**Text under study:**
== Segment start ==
Financial markets are so large that the impact on interest rates and currency values by central bank actions has only been ``moderate,'' and derivatives and hedge funds also have helped reduce risks, Greenspan said.

``The market economies are usually pretty good at handling these adjustments,'' said Minneapolis Fed President Gary Stern today at a separate event. ``I don't think we ought to jump to the view that something very disruptive or chaotic has to happen.''

Greenspan and U.S. Treasury Secretary John Snow are participating in meetings of the Group of 20 finance ministers and central bankers over the weekend. The dollar's slide against the euro is likely to dominate discussions, analysts said.

``The current account deficit is a chronic problem and the Fed is right to address it,'' said Mark Spindel, who manages $13 billion in debt securities as chief investment officer at International Finance Corp., an arm of the World Bank in Washington. ``The currency depreciation represents an additional risk on the inflation side.''

Taxes

Greenspan, 78 and in his fifth term as Fed chairman, endorsed the idea of tax cuts in 2001, when the U.S. was running budget surpluses. Bush eventually won passage of a $1.8 trillion, 10-year tax cut package. The U.S. has since run deficits, hurt by an eight- month recession and slow recovery.
== Segment end ==
**Problem set:**
1 > Update the excerpt on Greenspan and the dollar starting at "Greenspan and U.S." and ending at "discussions, analysts said.", replacing "weekend" with "week".
2 > Summarize the excerpt on Greenspan and the dollar in two sentences.

**Data excerpt:**
== Segment start ==
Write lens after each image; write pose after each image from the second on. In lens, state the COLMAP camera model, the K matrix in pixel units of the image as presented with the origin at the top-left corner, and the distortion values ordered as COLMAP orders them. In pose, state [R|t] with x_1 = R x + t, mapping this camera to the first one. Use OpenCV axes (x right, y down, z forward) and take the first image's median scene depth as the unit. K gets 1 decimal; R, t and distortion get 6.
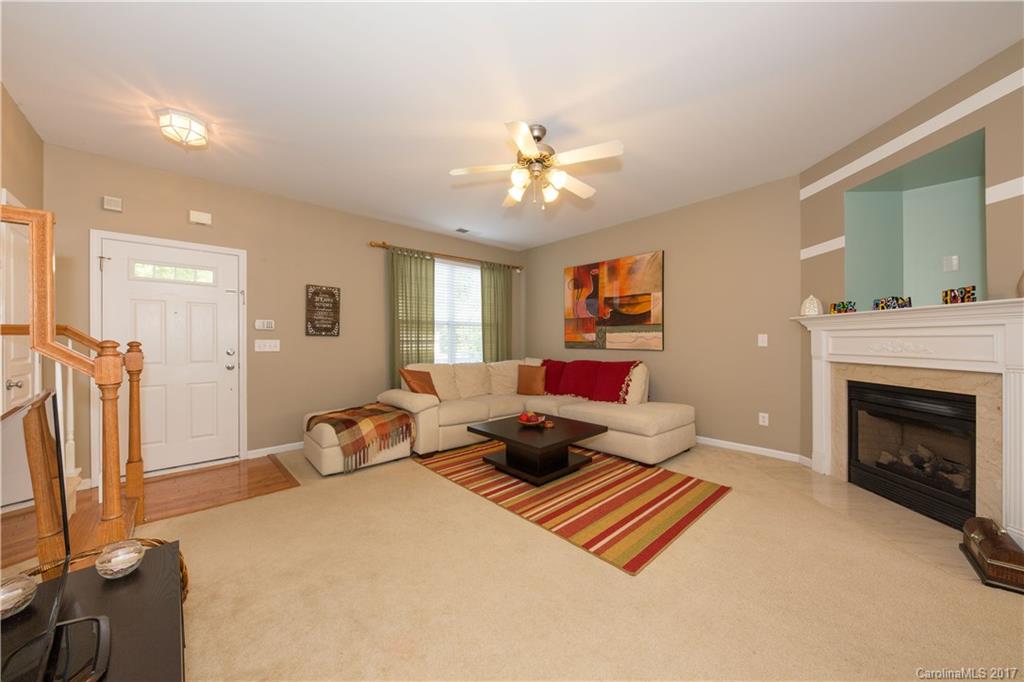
lens RADIAL K [[351.7, 0, 510.9], [0, 351.7, 341.4], [0, 0, 1]] dist [0.007235, -0.004495]
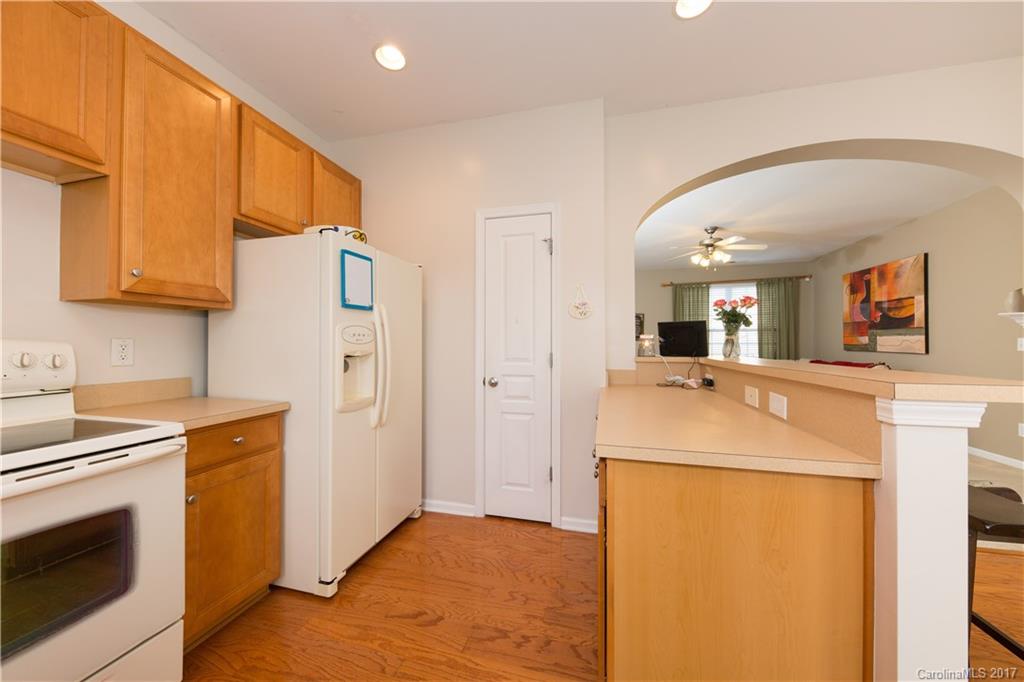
== Segment end ==
**Outputs for the tasks:**
1 >
Greenspan and U.S. Treasury Secretary John Snow are participating in meetings of the Group of 20 finance ministers and central bankers over the week. The dollar's slide against the euro is likely to dominate discussions, analysts said.

2 > Greenspan said financial markets are so large that central bank actions have had only a moderate effect on interest rates and currency values, with derivatives and hedge funds also helping reduce risks, and Minneapolis Fed President Gary Stern said market economies are usually good at handling such adjustments. As Greenspan and Treasury Secretary John Snow join Group of 20 meetings where analysts expect the dollar's slide against the euro to dominate, Mark Spindel called the current account deficit a chronic problem, and the U.S. has run deficits since Greenspan endorsed tax cuts in 2001.